── Exercise data

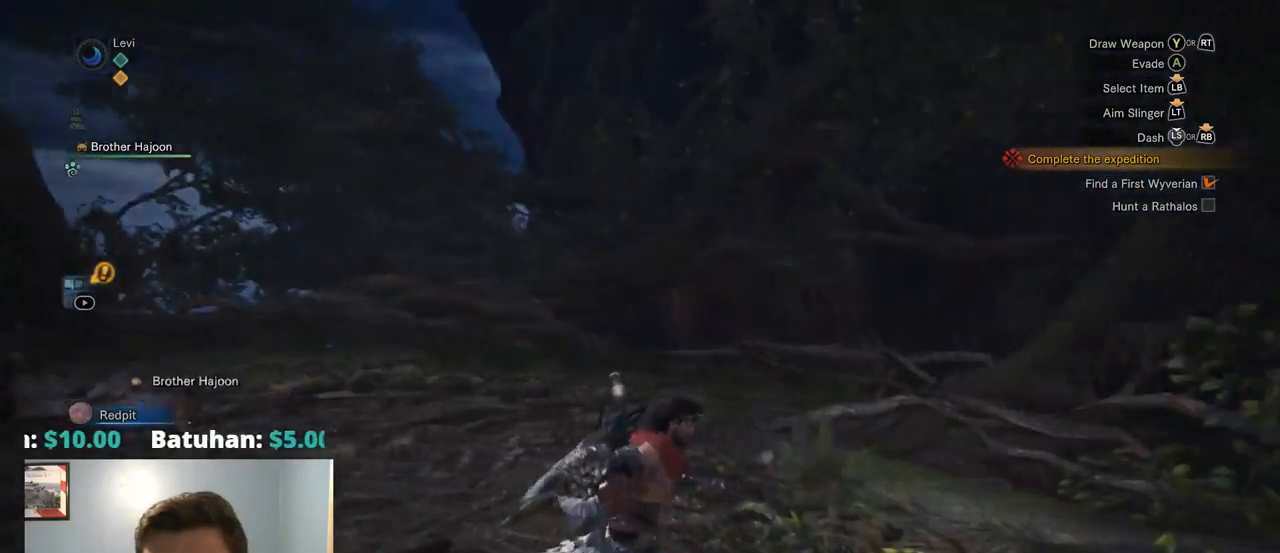
{"buttons": ["R1"], "left_stick": "up-left", "right_stick": "right", "events": [[150, "left_stick", "up"], [250, "right_stick", "right"], [284, "R1", "down"], [367, "left_stick", "up-left"]]}
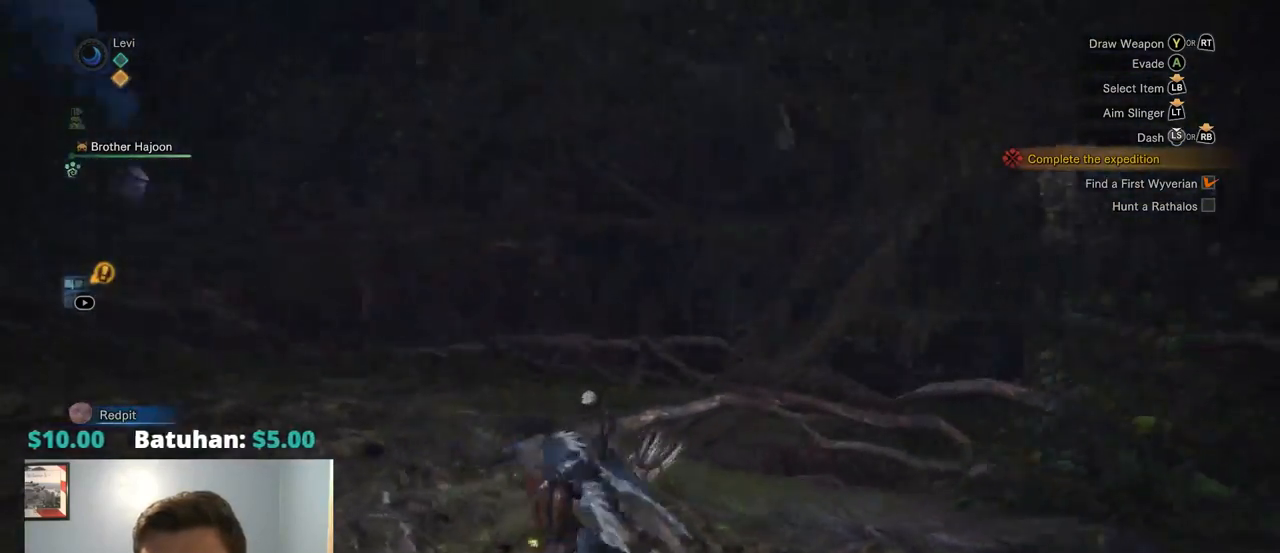
{"buttons": ["R1"], "left_stick": "left", "right_stick": "center", "events": [[84, "left_stick", "left"], [250, "right_stick", "center"]]}
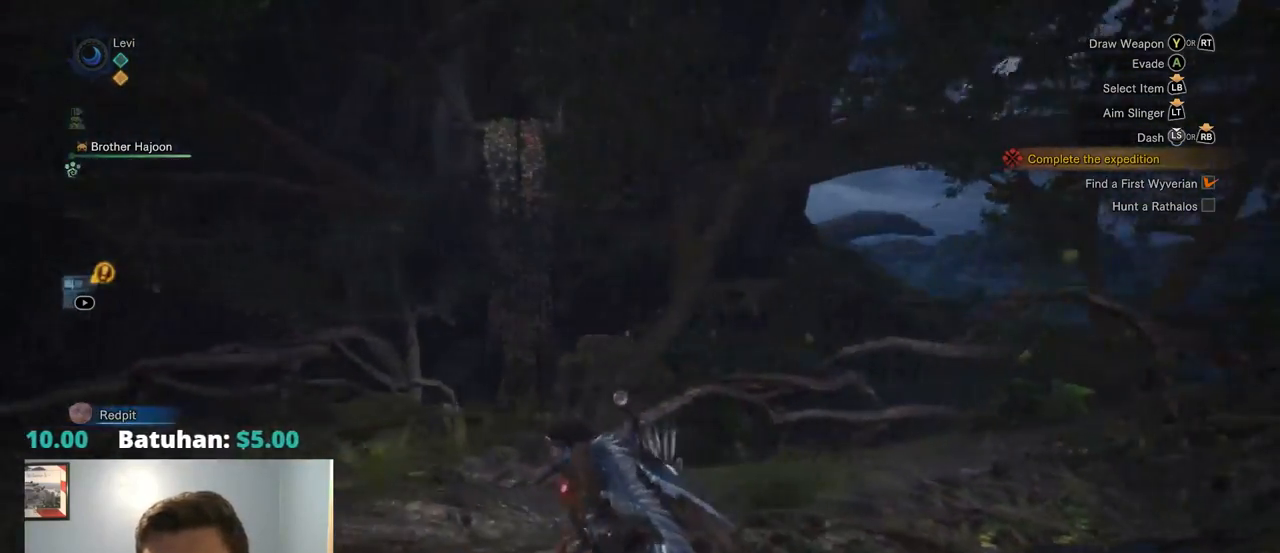
{"buttons": ["R1"], "left_stick": "left", "right_stick": "center", "events": [[150, "right_stick", "left"], [300, "right_stick", "center"]]}
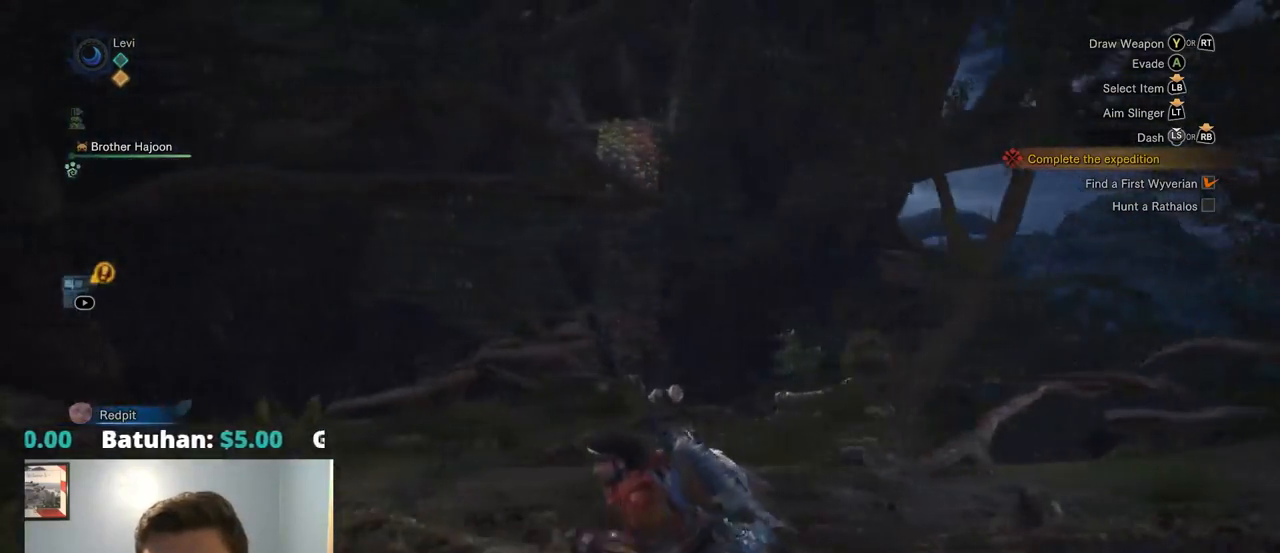
{"buttons": [], "left_stick": "up", "right_stick": "center", "events": [[84, "right_stick", "down"], [150, "left_stick", "up"], [300, "right_stick", "center"], [500, "R1", "up"]]}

────

Problem requirements – Your task is to repeat the material above exactly, without its pictures.

Exercise answer –
{"buttons": ["R1"], "left_stick": "up-left", "right_stick": "right", "events": [[150, "left_stick", "up"], [250, "right_stick", "right"], [284, "R1", "down"], [367, "left_stick", "up-left"]]}
{"buttons": ["R1"], "left_stick": "left", "right_stick": "center", "events": [[84, "left_stick", "left"], [250, "right_stick", "center"]]}
{"buttons": ["R1"], "left_stick": "left", "right_stick": "center", "events": [[150, "right_stick", "left"], [300, "right_stick", "center"]]}
{"buttons": [], "left_stick": "up", "right_stick": "center", "events": [[84, "right_stick", "down"], [150, "left_stick", "up"], [300, "right_stick", "center"], [500, "R1", "up"]]}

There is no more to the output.